Producers can call as early as 7:15 a.m. and tell her to scoot across town for a story. She often works 12-hour days.
Producers can call as early as 7:15 a.m. and tell her to scoot across town for a story. She often works 12-hour days.

On that Tuesday after the Oscars, Hopf and her crew don’t wrap up at the Pearl Studios until 1:30 p.m. after conducting a quick interview with Messouroux, the Toddlewood photographer. Tossing out a few “thank yous,” the crew is out the door, heading back to the car to make their way through Manhattan. Back at the Inside Edition offices, Hopf rushes into the building. Ward and other staffers have been editing the footage brought back to them earlier. She stops in the edit bay, or editor’s room. “Was the leg okay?” she asks, referring to mini-Ang’s lower limb. “The leg was terrible,” replies Ward. The shot was so rushed, there seems to be a question of whether or not he’ll use it, but Hopf can’t worry about that now.

It’s after 2 p.m. and the team has 45 minutes to finish the story to make the feed. Ward and the other editors have their hands full and ask Hopf to take the last bit of video and mark time codes, allowing them to easily access the footage. She heads to the dub room, where technicians stand around chatting casually. They seem to be used to frazzled editors, producers, and associate producers who plunge in and ask them to load footage on the fly. They feed the footage into their database, which will allow the editors down the hall to begin pulling what they need. As the techs gossip, Hopf speeds through the video, jotting down the times of decent sound bites. She seems rushed at first, but then glances at the digital clock. “Oh. It’s only 2:09,” she says, as if she’s got hours to load the footage as opposed to just a few minutes.
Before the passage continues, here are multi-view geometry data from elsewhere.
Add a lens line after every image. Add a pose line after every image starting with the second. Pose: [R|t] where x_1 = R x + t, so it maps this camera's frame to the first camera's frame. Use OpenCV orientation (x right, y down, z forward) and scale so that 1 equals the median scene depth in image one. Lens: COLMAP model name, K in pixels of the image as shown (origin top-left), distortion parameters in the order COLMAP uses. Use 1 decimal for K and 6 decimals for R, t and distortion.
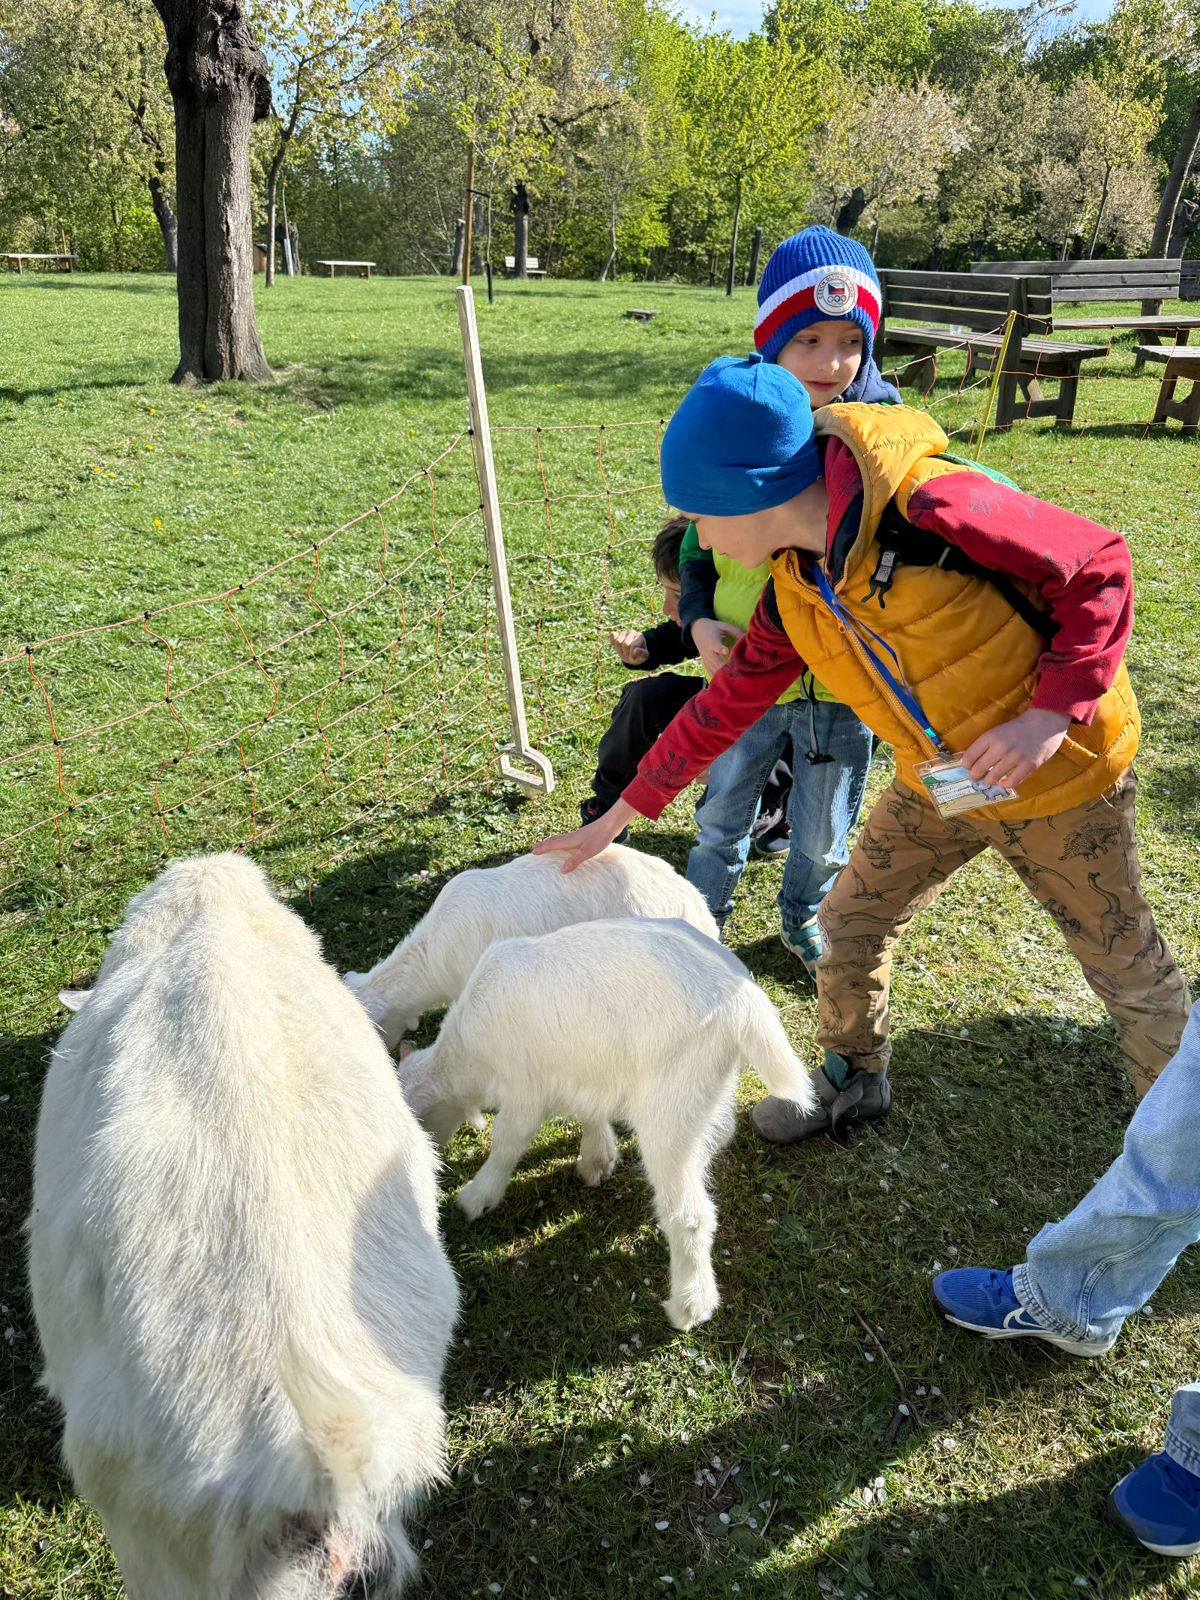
lens RADIAL K [[1123.3, 0, 598.4], [0, 1123.3, 797.2], [0, 0, 1]] dist [0.016086, -0.026524]
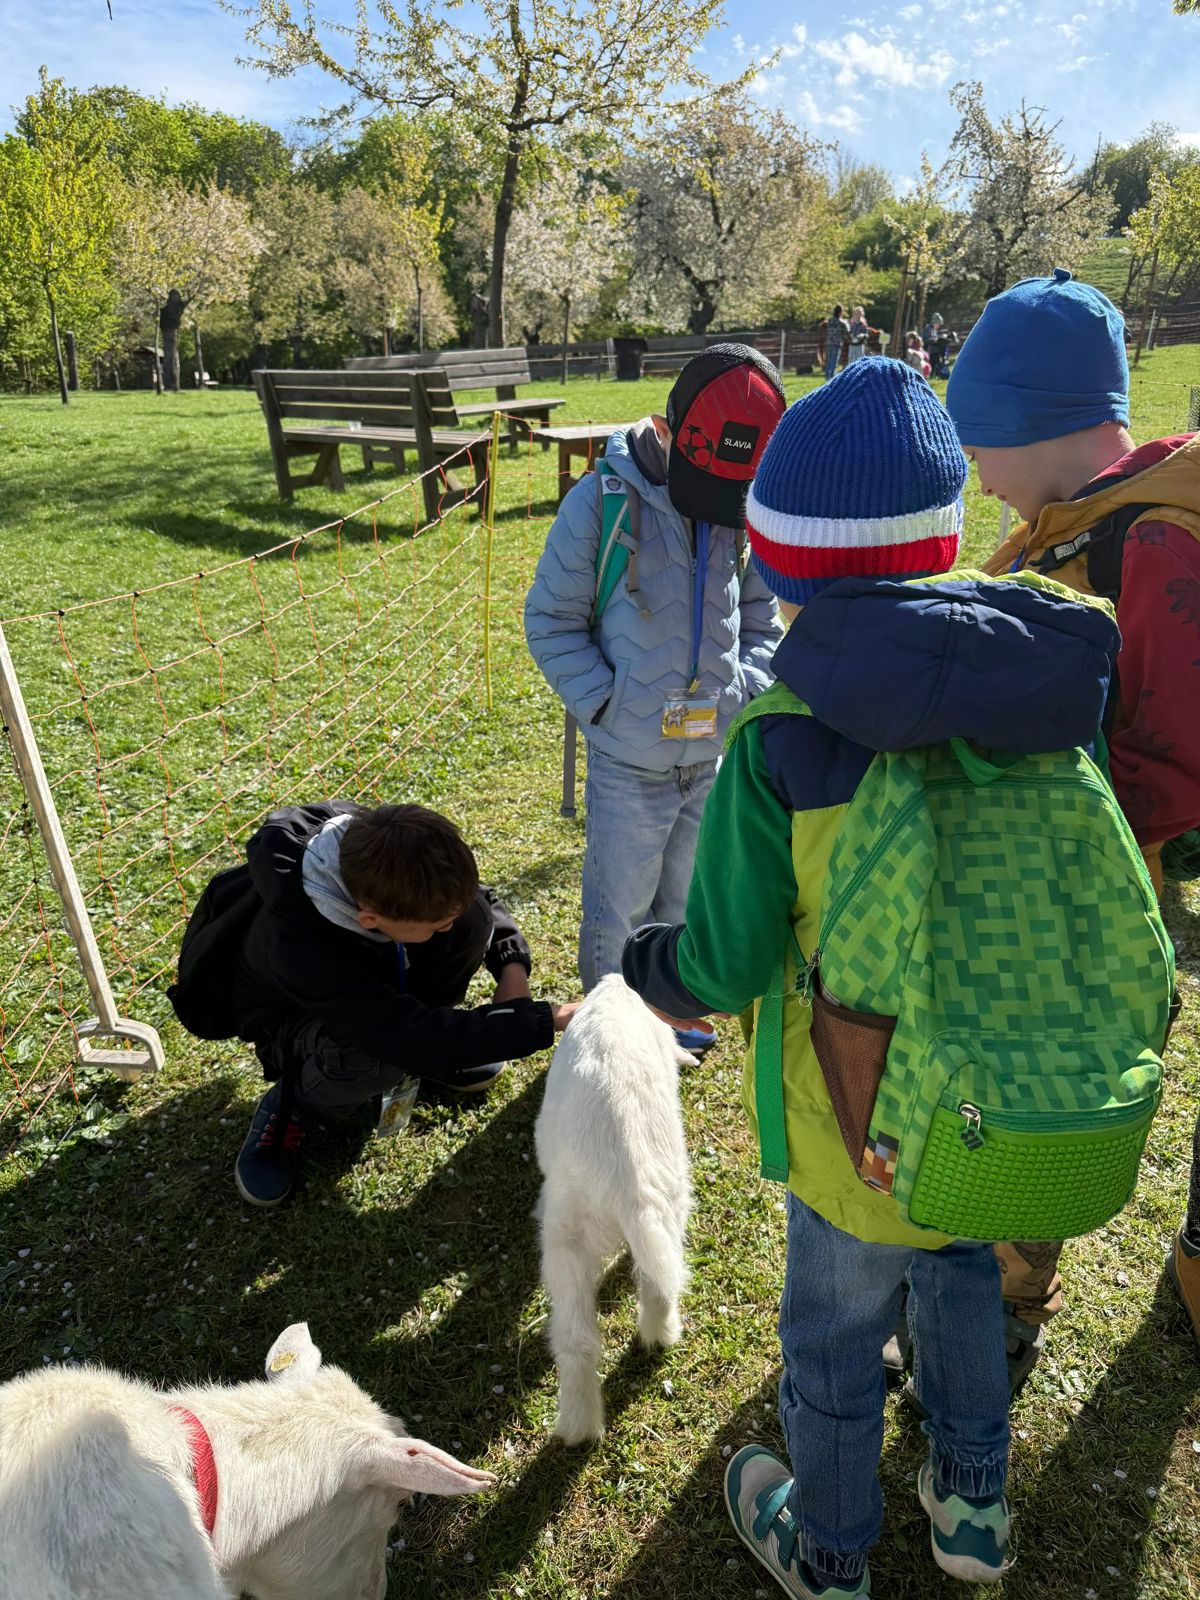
lens RADIAL K [[1123.3, 0, 589.6], [0, 1123.3, 800.5], [0, 0, 1]] dist [0.016086, -0.026524]
pose [[0.859077, -0.221850, 0.461269, -0.024170], [0.253089, 0.967424, -0.006071, -0.023068], [-0.444896, 0.121958, 0.887240, 0.041188]]
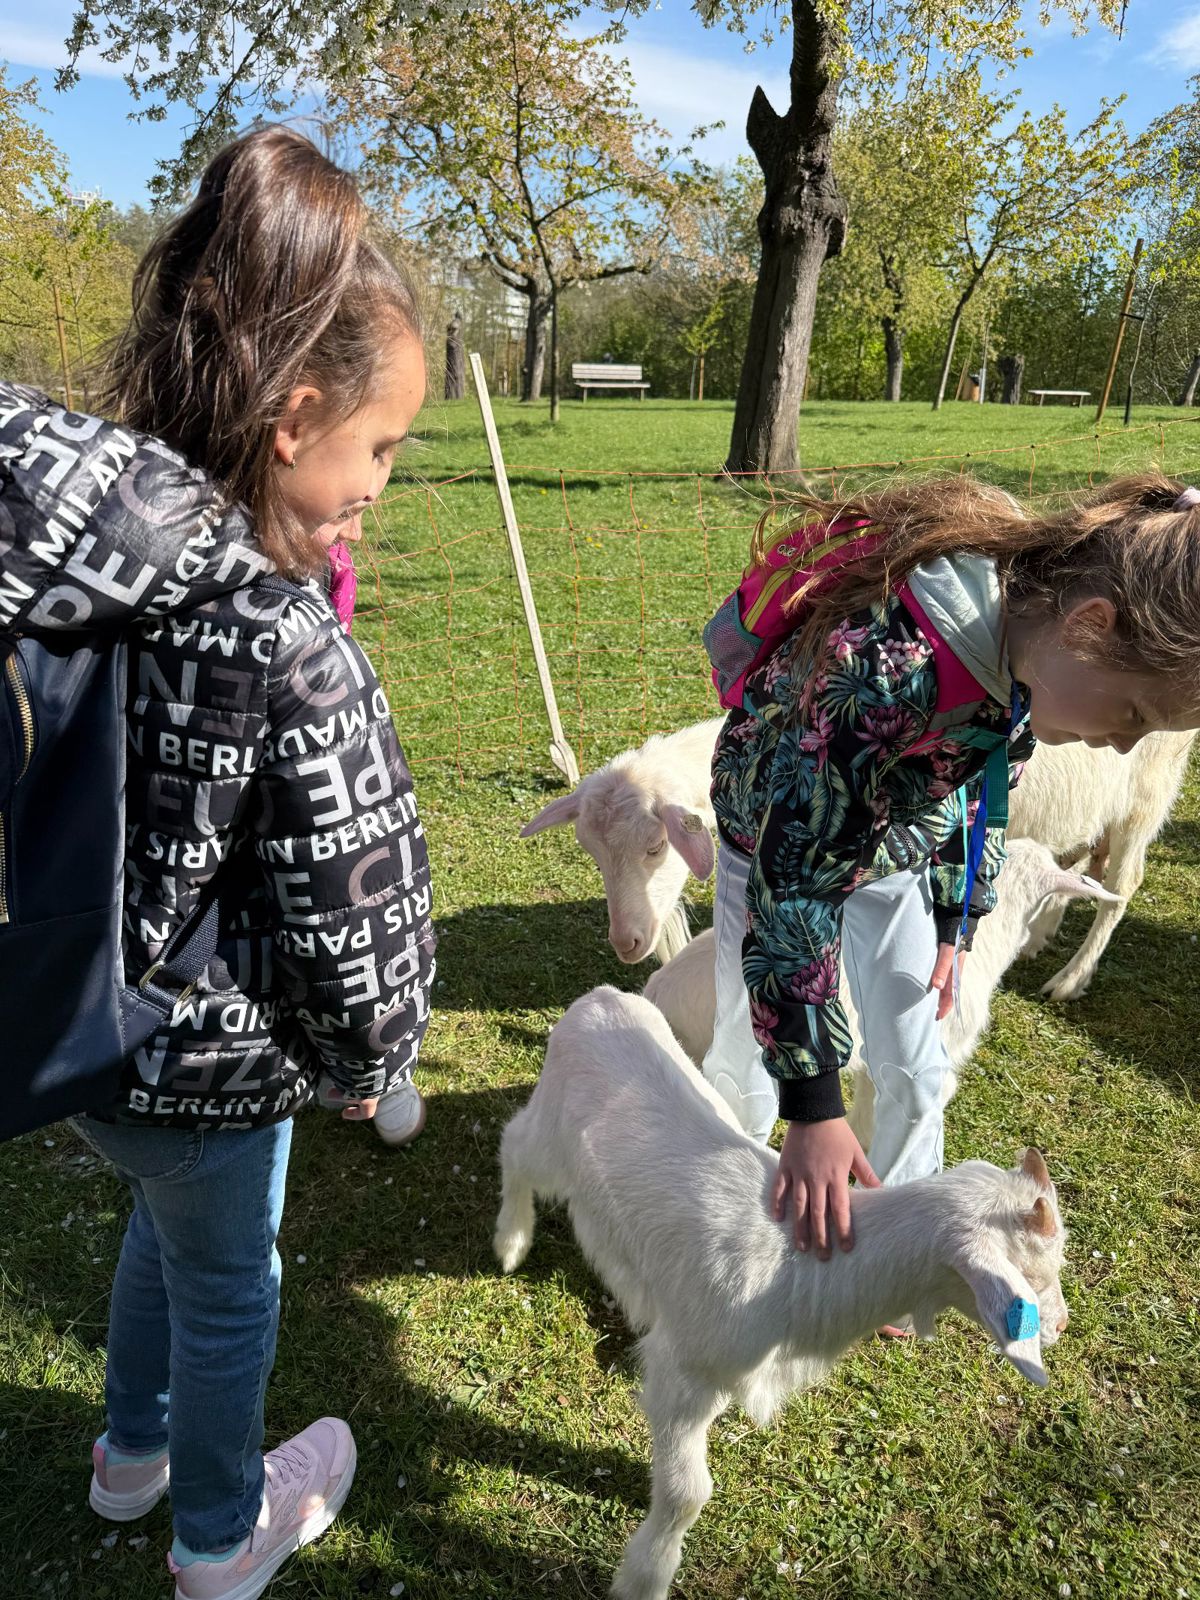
lens RADIAL K [[1123.3, 0, 602.5], [0, 1123.3, 806.4], [0, 0, 1]] dist [0.016086, -0.026524]
pose [[0.822603, 0.192166, -0.535161, 0.139385], [-0.241947, 0.970003, -0.023591, 0.009550], [0.514574, 0.148886, 0.844421, 0.006513]]
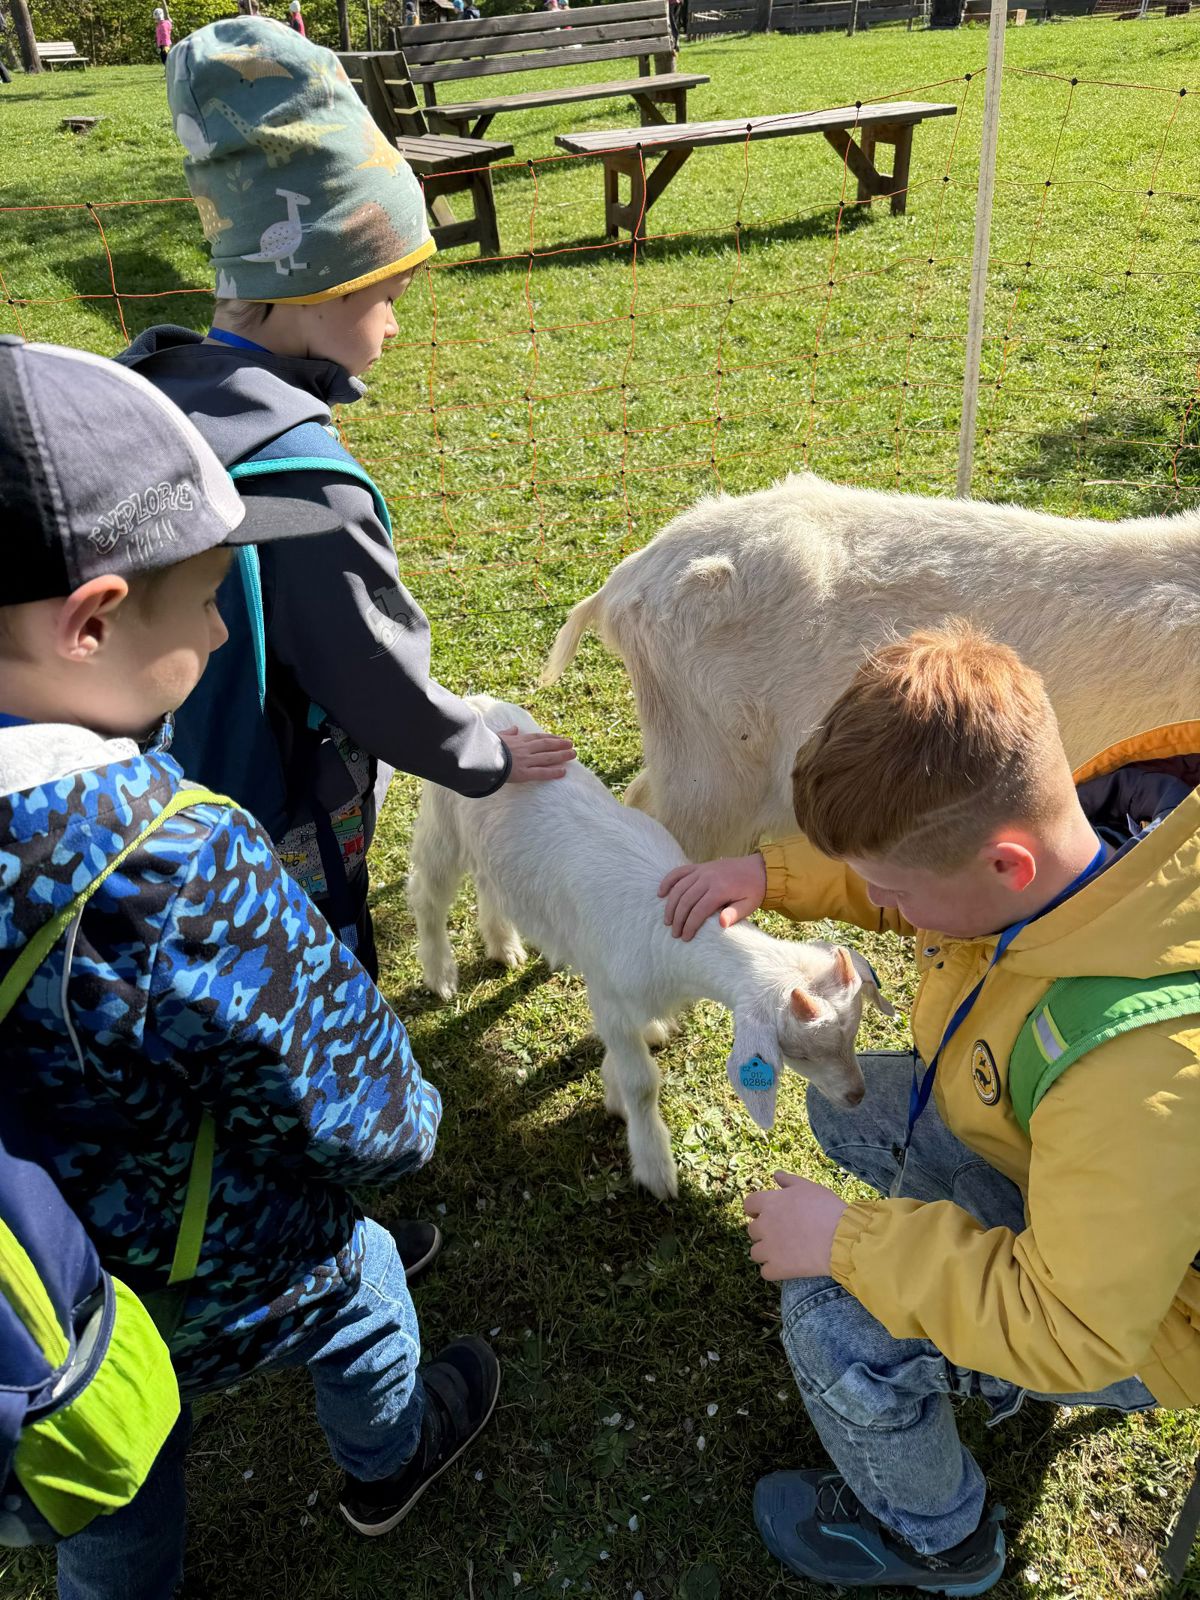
lens RADIAL K [[1123.3, 0, 602.1], [0, 1123.3, 801.1], [0, 0, 1]] dist [0.016086, -0.026524]
pose [[0.957874, -0.212354, 0.193346, 0.148471], [0.177729, 0.967154, 0.181731, -0.053535], [-0.225586, -0.139712, 0.964153, 0.104691]]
Once the information is in the database, finishing and editing the story is largely out of her hands. She heads to her desk and someone walks by and asks, “Did you just interview Trump?”

“I did not,” she says.

Hopf checks in with Ward one last time before contemplating lunch. With just a few minutes before the feed runs, she’s asked to go back through footage taken by another crew and track down images of the seamstress who designed the shrunken Oscar looks. It’s 2:14 p.m. when she heads back to the dub room, where she pulls up the footage and turns up the sound in order to drown out the chattering techs. Notebook in hand, she jots down time codes, marking footage of the dressmaker sewing tulle onto Viola’s gown.
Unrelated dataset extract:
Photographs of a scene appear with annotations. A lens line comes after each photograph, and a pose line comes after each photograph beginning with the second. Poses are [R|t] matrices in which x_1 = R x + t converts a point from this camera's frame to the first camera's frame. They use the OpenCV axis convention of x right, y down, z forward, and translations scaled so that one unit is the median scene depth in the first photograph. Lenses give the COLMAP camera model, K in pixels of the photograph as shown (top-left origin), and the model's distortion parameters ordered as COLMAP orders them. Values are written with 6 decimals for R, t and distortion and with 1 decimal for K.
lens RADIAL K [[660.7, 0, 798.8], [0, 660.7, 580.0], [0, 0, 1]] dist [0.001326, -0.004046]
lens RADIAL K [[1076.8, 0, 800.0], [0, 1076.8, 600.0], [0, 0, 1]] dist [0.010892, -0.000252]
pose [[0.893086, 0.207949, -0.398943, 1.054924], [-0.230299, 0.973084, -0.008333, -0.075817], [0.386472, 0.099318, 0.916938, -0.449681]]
When she hands over her notes at 2:18 p.m., her work on the story is done. She heads up the street for a Greek salad before making her way back to the office.

Just 15 minutes ago, the place was buzzing with activity. Folks were tapping away on computers, Hopf was jogging down the hallways that connect the dub room and the edit bay. Editors were screening footage in offices and cubicles.

But now everyone is watching TV.

The Inside Edition syndicated feed is playing on every television, and more than 15 copies of host Deborah Norville’s voice echo throughout the offices. About halfway through the program, Norville launches into the story of Tricia Messeroux, that little studio, and the tiny stars who wrapped up their big red carpet event just an hour and a half before. The footage of Angie’s little leg airs. And Hopf is visibly less stressed. She laughs with co-workers, cruises around on the Internet, and takes bites of a grilled chicken salad with stuffed grape leaves.

Ward appears from down the hall. He’s cleaning up the desk behind Hopf’s cubicle, stacking papers and notes. “That worked out pretty well, didn’t it?” They agree that even though it was tough to shoot and air in one day, they’re glad they did, because tomorrow is Wednesday. “You know how the week after the Oscars goes,” says Ward. “Nobody cares about the Oscars after Wednesday.”

Hopf herself will start packing up to head home within the hour. She’ll leave early today because there’s just no telling what tomorrow may bring.